In a statement to Newsweek, the FBI said: "The threat posed by domestic violent extremists is persistent, evolving, and deadly. The FBI's goal is to detect and stop terrorist attacks, and our focus is on potential criminal violations, violence and threats of violence. Anti-government or anti-authority violent extremism is one category of domestic terrorism, as well as one of the FBI's top threat priorities." The FBI further said, "We are committed to protecting the safety and constitutional rights of all Americans and will never open an investigation based solely on First Amendment protected activity, including a person's political beliefs or affiliations."

The White House declined to comment. The Trump campaign was given an opportunity to comment but did not do so.

What the FBI Data Shows

From the president down, the Biden administration has presented Trump and MAGA as an existential threat to American democracy and talked up the risk of domestic terrorism and violence associated with the 2024 election campaign.

"Donald Trump and MAGA Republicans are a threat to the very soul of this country," President Biden tweeted last September, the first time that he explicitly singled out the former president. "MAGA Republicans aim to question not only the legitimacy of past elections but elections being held now and into the future," Biden said.

Biden's Homeland Security Advisor Liz Sherwood-Randall said: "The use of violence to pursue political ends is a profound threat to our public safety and national security...it is a threat to our national identity, our values, our norms, our rule of law—our democracy."

For Attorney General Merrick Garland: "Attacks by domestic terrorists are attacks on all of us collectively, aimed at rending the fabric of our democratic society and driving us apart."

Though the FBI's data shows a dip in the number of investigations since the slew of January 6 cases ended, FBI Director Christopher Wray still says that the breach of the Capitol building was "not an isolated event" and the threat is "not going away anytime soon." In a joint report to Congress this June, the Bureau and the Department of Homeland Security say that "Threats from...DVEs [domestic violent extremists] have increased in the last two years, and any further increases in threats likely will correspond to potential flashpoints, such as high-profile elections and campaigns or contentious current events."

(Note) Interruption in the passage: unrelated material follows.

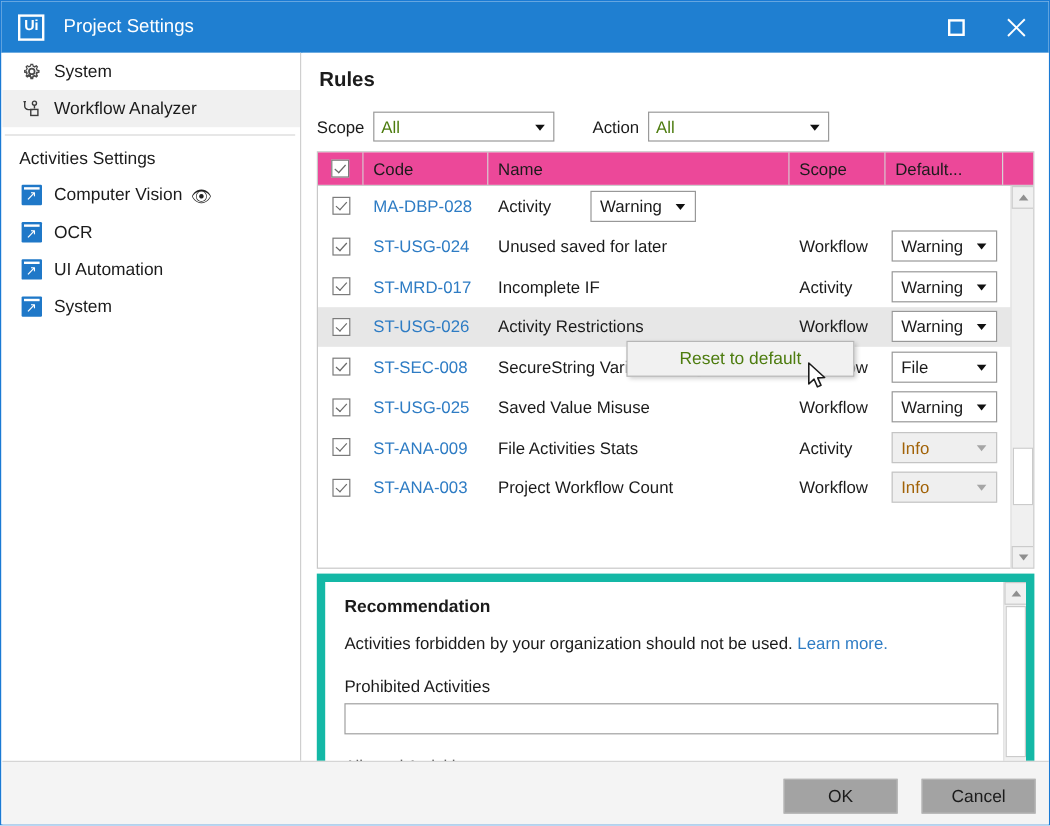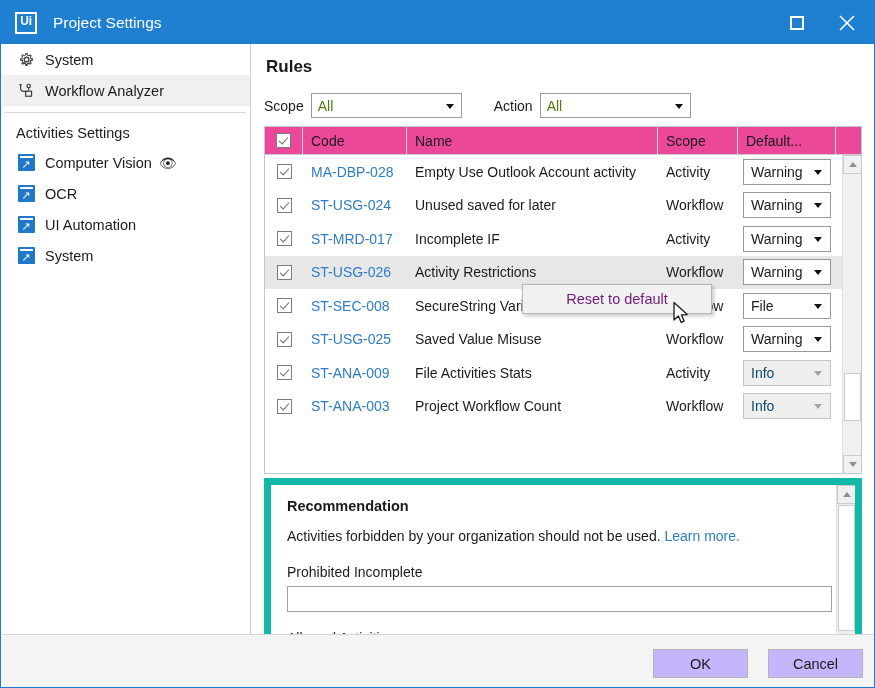"Empty Use Outlook Account activity" div.gcell { html: <div>Empty Use Outlook Account activity</div> -> none }
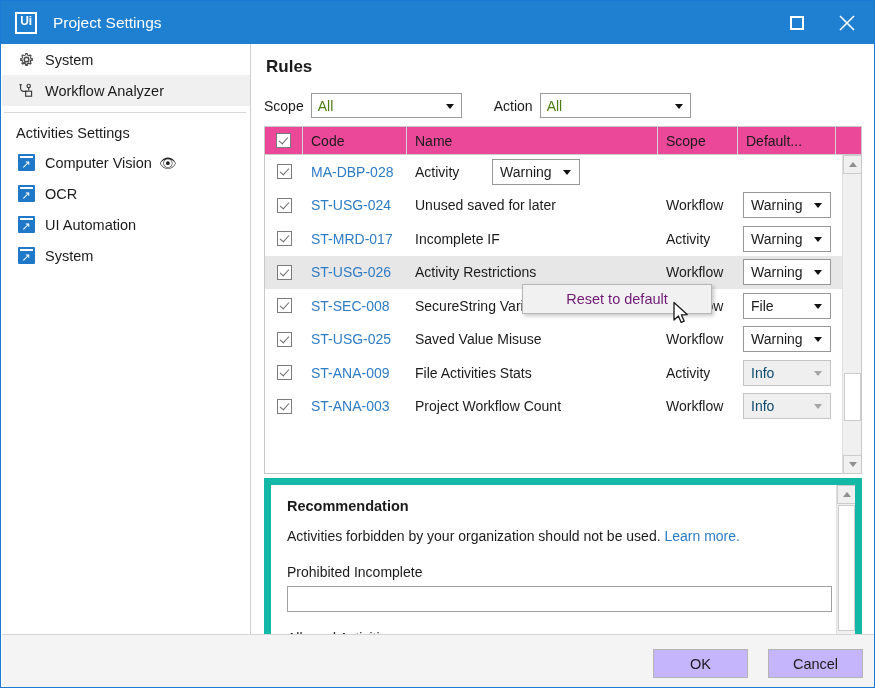"Reset to default" .ctx-item { color: #701a75 -> #4d7c0f }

The FBI and DHS report concludes: "Sociopolitical developments—such as narratives of fraud in the recent general election, the emboldening impact of the violent breach of the U.S. Capitol, conditions related to the COVID-19 pandemic, and conspiracy theories promoting violence—will almost certainly spur some domestic terrorists to try to engage in violence."

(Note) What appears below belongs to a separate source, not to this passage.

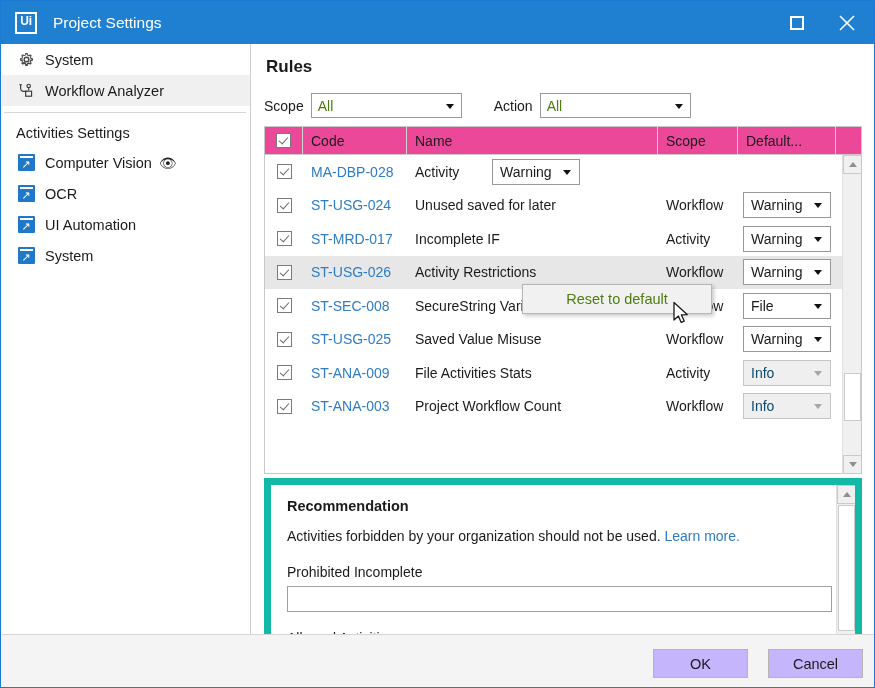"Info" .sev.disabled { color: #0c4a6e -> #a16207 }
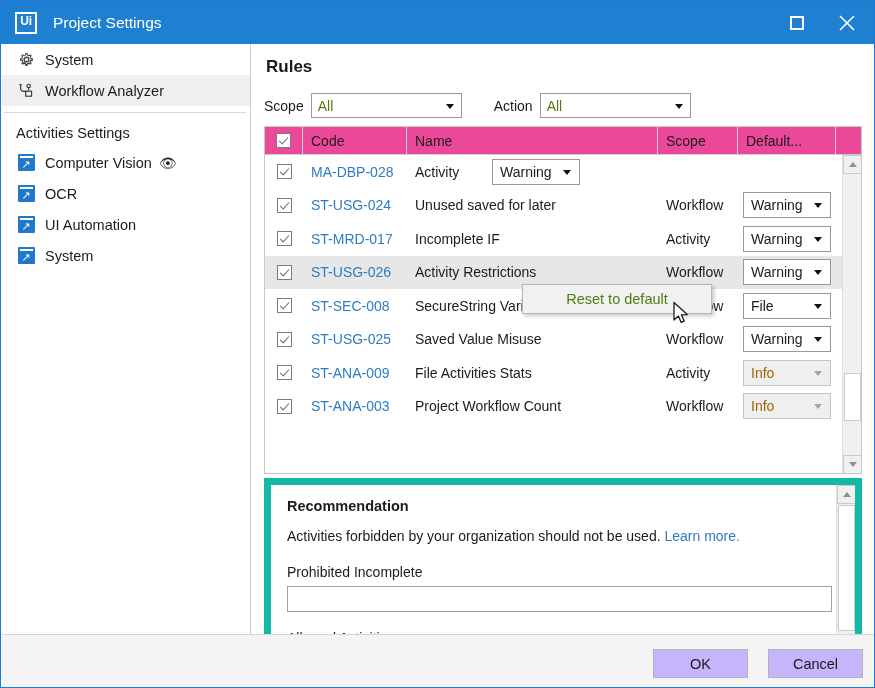"Prohibited Incomplete" div.fld-label { text: Incomplete -> Activities }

The threats listed in that paragraph are all clearly associated with America's right and in particular with Trump's MAGA supporters. Right after January 6, the FBI co-authored a restricted report ("Domestic Violent Extremists Emboldened in Aftermath of Capitol Breach, Elevated Domestic Terrorism Threat of Violence Likely Amid Political Transitions and Beyond") in which it shifted the definition of AGAAVE ("anti-government, anti-authority violent extremism") from "furtherance of ideological agendas" to "furtherance of political and/or social agendas." For the first time, such groups could be so labeled because of their politics.

It was a subtle change, little noticed, but a gigantic departure for the Bureau. Trump and his army of supporters were acknowledged as a distinct category of domestic violent extremists, even as the FBI was saying publicly that political views were never part of its criteria to investigate or prevent domestic terrorism. Where the FBI sees threats is also plain from the way it categorizes them—a system which on the surface is designed to appear nonpartisan. This shifted subtly days after the events of January 6 when it comes to what the Bureau calls AGAAVE.

"We cannot and do not investigate ideology," a senior FBI official reassured the press after January 6. "We focus on individuals who commit or intend to commit violence or criminal activity that constitutes a federal crime or poses a threat to national security."